The Gigli Concert

Tom Murphy
Finborough Theatre
(2005)

After his success with Gates of Gold at the end of last year, Gavin McAlinden has brought another Irish play to the Finborough. He has also managed to draw an excellent cast to the tiny pub-theatre.

The Gigli Concert is a psychological drama that is effectively a two-and-three-quarter hour two-hander with a couple of injections of femininity. These are provided by the down-to-earth, or by her own description, "vulgar" Mona (Catherine Cusack).

Paul McGann plays a dishevelled Dublin dynamatologist called Jimmy King. In English, his vocation would translate as quack psychiatrist, if he ever had a patient. His spacious consulting room, perfectly realised by designer Vicki Fifield, doubles as his home, thanks to the creature comforts of a divan and a gallon of vodka.

As he is preparing to give it up, he receives a visit from Niall Buggy playing a millionaire property developer without a name. This despairing man explains that he wants to sing like the famous operatic tenor, Beniamino Gigli. In fact, he needs to give a shape and meaning to his life.

Despite his problems, it doesn't take long for the relationship to become mutually dependent, as the healer seems to have as many problems as his patient. The forlorn love of one woman and the temporary nature of his affair with another, Mona leave him marginally the better bet for suicide.

Over a sozzled weekend of opera and personal discovery, the pair manage to achieve a measure of closure and release by means that must be regarded as unorthodox, even within the quack community.

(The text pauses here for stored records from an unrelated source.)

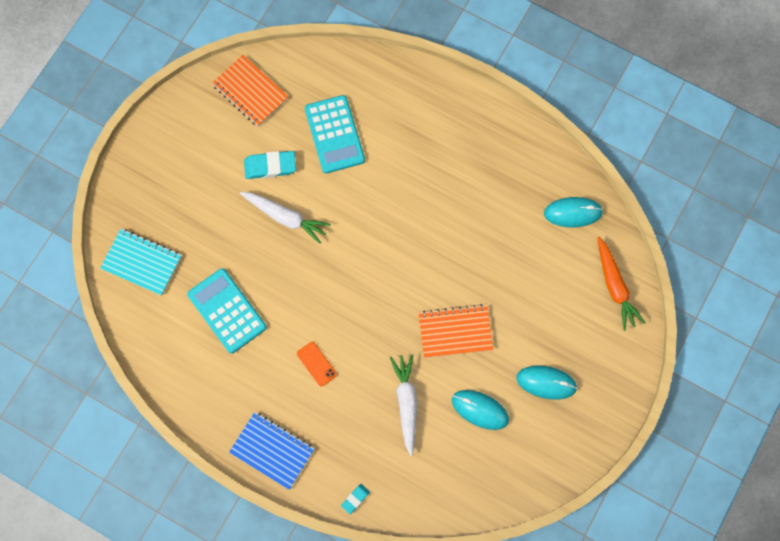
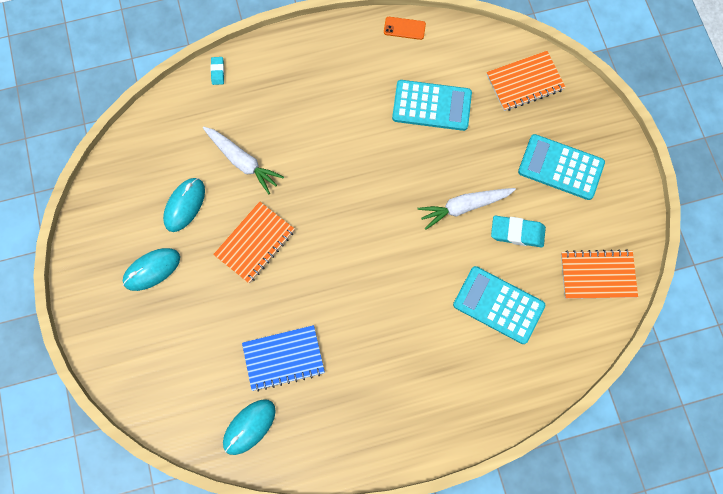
camera: 135 degrees right, 0 degrees up
turquoise notebook [100,229,182,296] -> orange notebook [487,51,566,111]
blue notebook [229,412,314,490] -> blue notebook moved to [242,325,325,392]
turquoise eraser [244,151,296,179] -> turquoise eraser turned 60 degrees clockwise [491,216,546,247]
orange phone [297,342,337,387] -> orange phone moved to [384,17,426,40]
turquoise mouse [452,390,509,430] -> turquoise mouse turned 45 degrees counterclockwise [163,178,205,232]
orange carrot [597,237,645,331] -> none
none -> turquoise calculator [518,134,605,200]

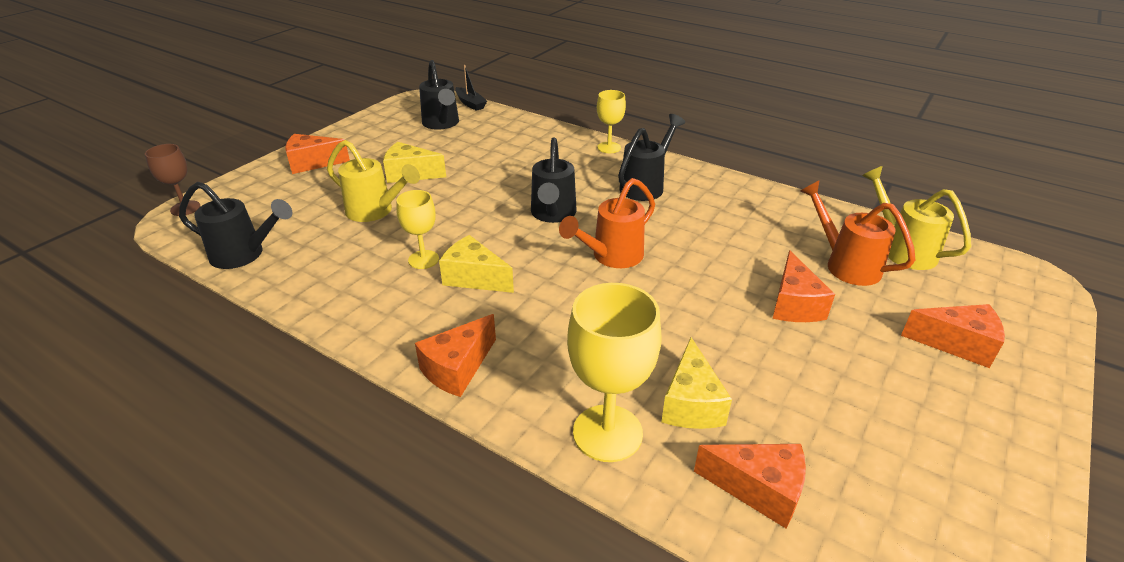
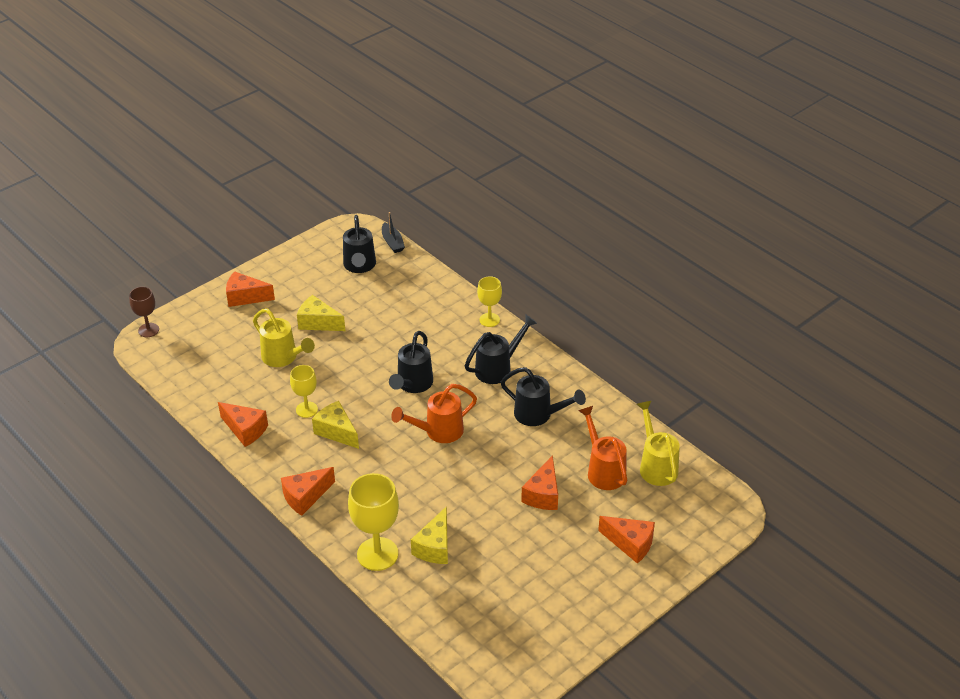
camera: 15 degrees right, 5 degrees up
black watering can [179,182,292,269] -> black watering can moved to [501,367,586,426]
orange cheese [694,444,806,529] -> orange cheese moved to [218,402,268,447]

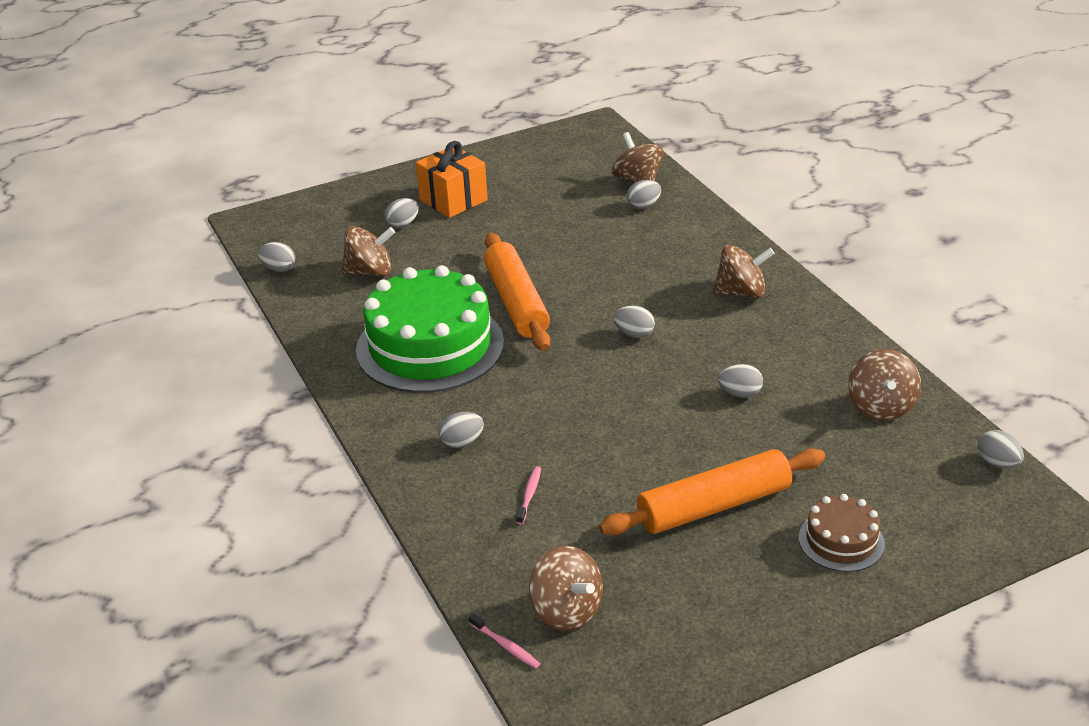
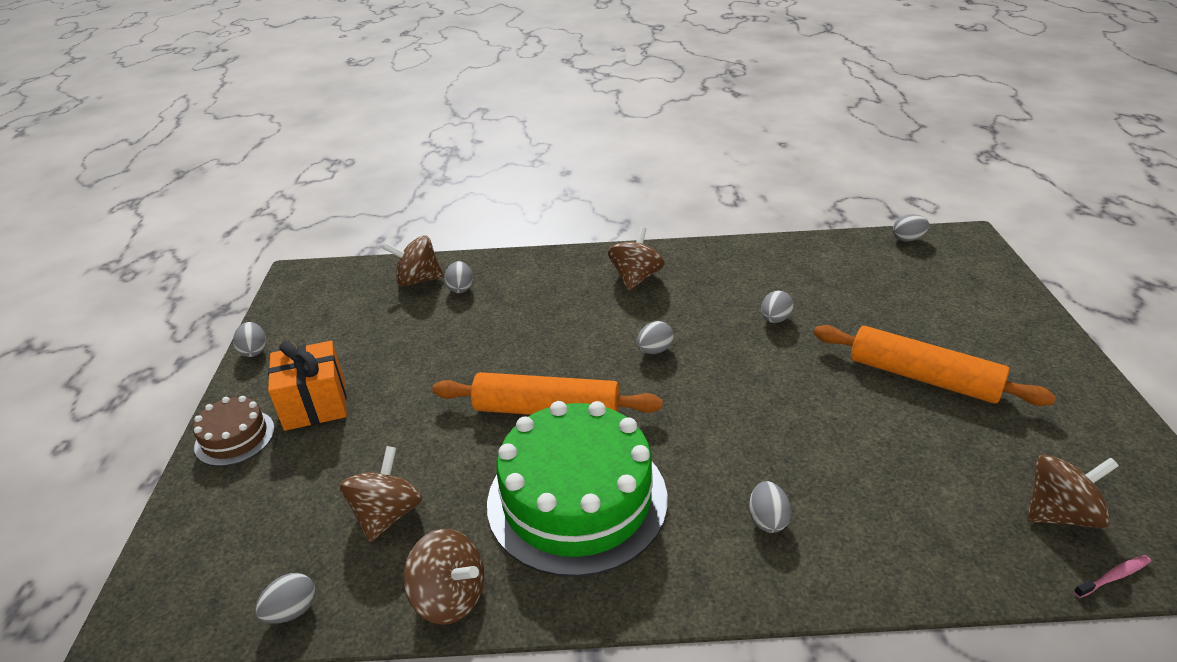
camera: 65 degrees left, 0 degrees up
grey egg [385,198,419,228] -> grey egg moved to [233,322,266,357]
pink toothbrush [516,466,541,524] -> none
orange rolling pin [599,449,826,535] -> orange rolling pin turned 60 degrees counterclockwise [814,325,1056,406]
brown cake [799,494,885,572] -> brown cake moved to [193,396,275,466]
brown spinning top [848,349,921,421] -> brown spinning top moved to [404,529,484,625]

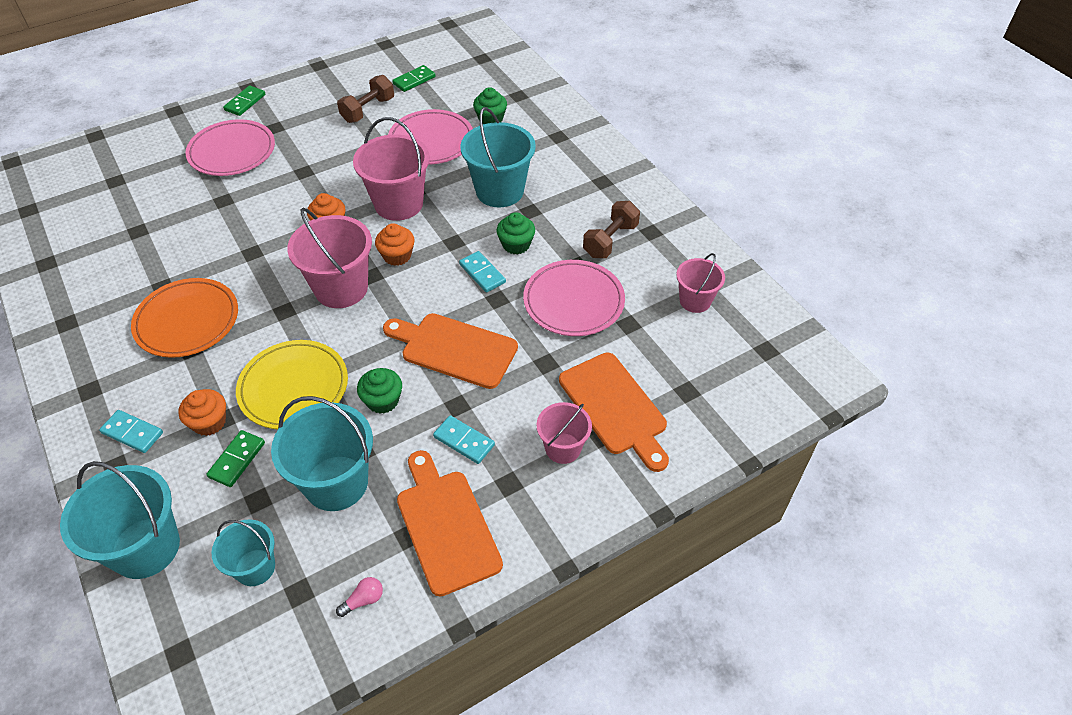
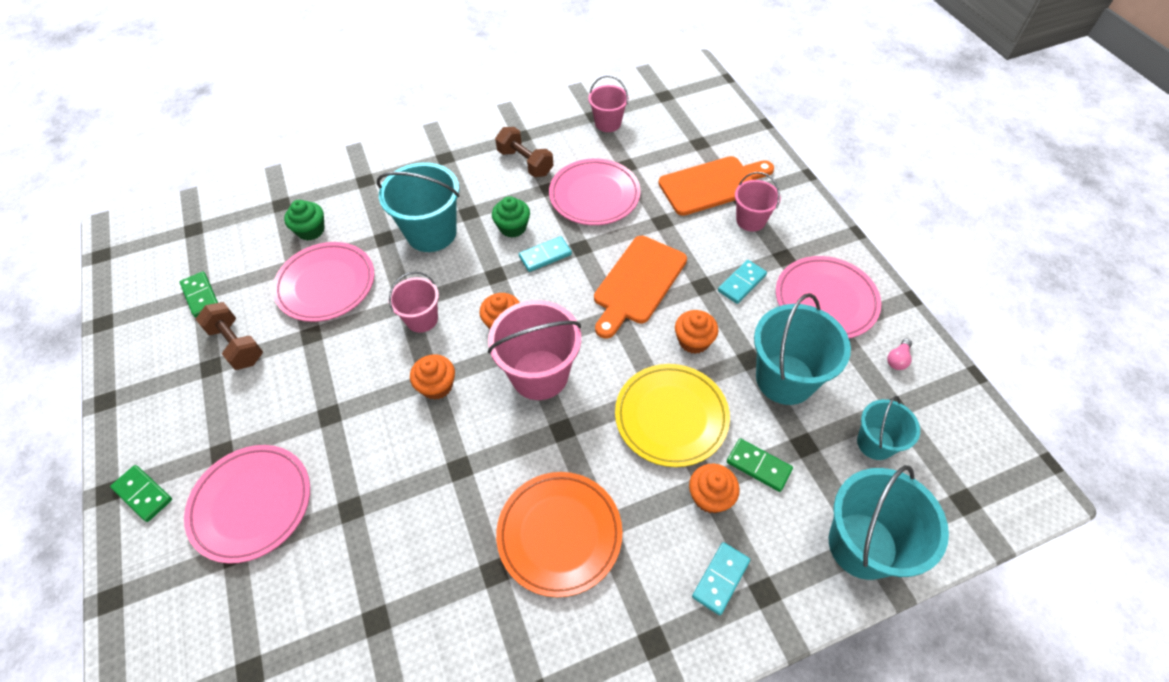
camera: 80 degrees left, 5 degrees up
pink light bulb [336,577,383,617] -> pink light bulb turned 120 degrees counterclockwise [887,339,912,370]
pink bucket [353,117,430,221] -> pink bucket [389,272,439,333], size x0.59
green cupcake [357,368,402,414] -> orange cupcake [675,310,718,354]
orange cutting board [397,450,503,597] -> pink plate [776,256,881,338]

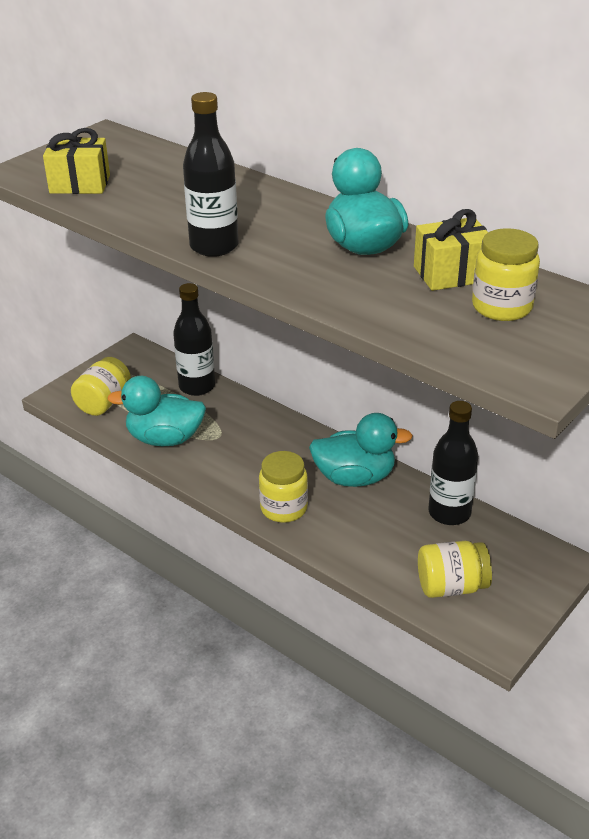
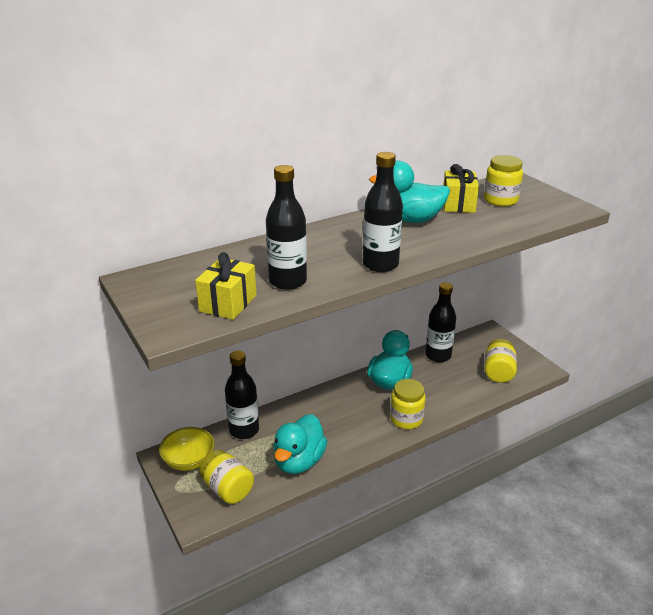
camera: 70 degrees left, 5 degrees down
none -> yellow bowl [159,427,215,471]
none -> black bottle [266,165,307,290]

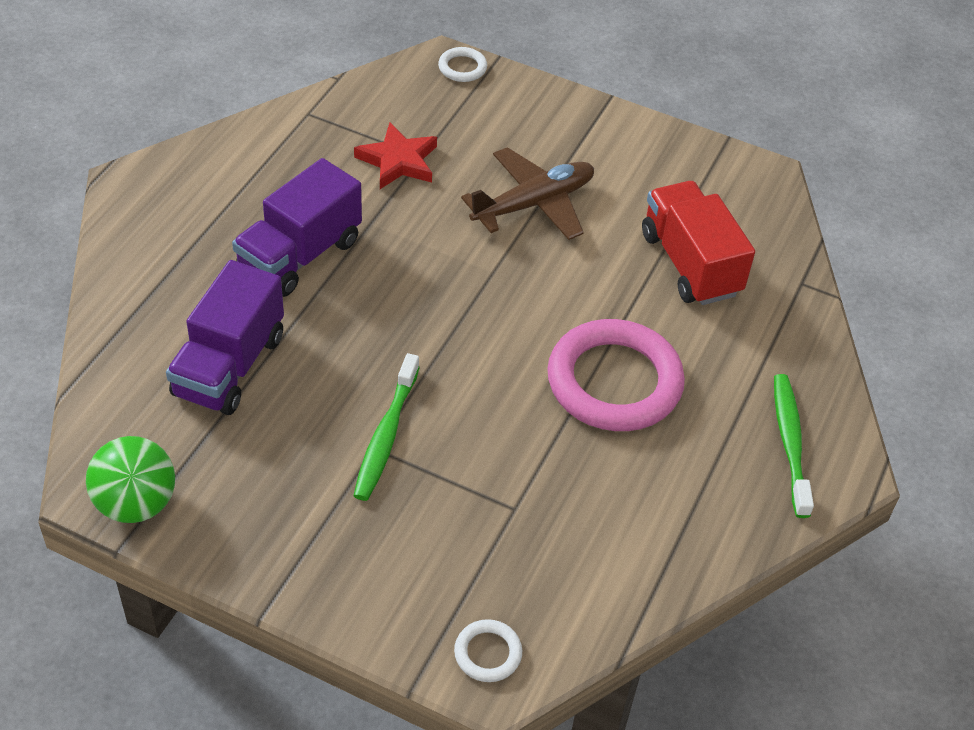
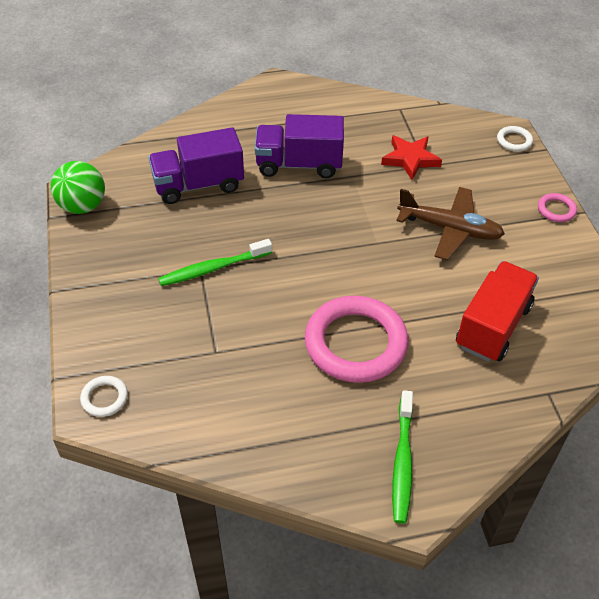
camera: 55 degrees right, 0 degrees up
green toothbrush [774,374,814,518] -> green toothbrush turned 135 degrees clockwise [392,390,413,524]
none -> pink ring [538,193,577,222]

McAlinden never shows urgency in his direction but the consequential stately pace suits the play, though it puts a lot of trust in his actors to maintain attention. Niall Buggy does so wonderfully through raw emotion and occasionally ear-splitting volume while Paul McGann derives sympathy from his character's haphazard life and existential angst. Miss Cusack gets a devastating blow in at the end too.

The Gigli Concert is a welcome London return for Tom Murphy, an excellent Irish playwright who loses out to the flashier attractions of the younger generation and the greater fame of Brian Friel. It would be good to see more of his work here and perhaps Gavin McAlinden is the man to achieve this.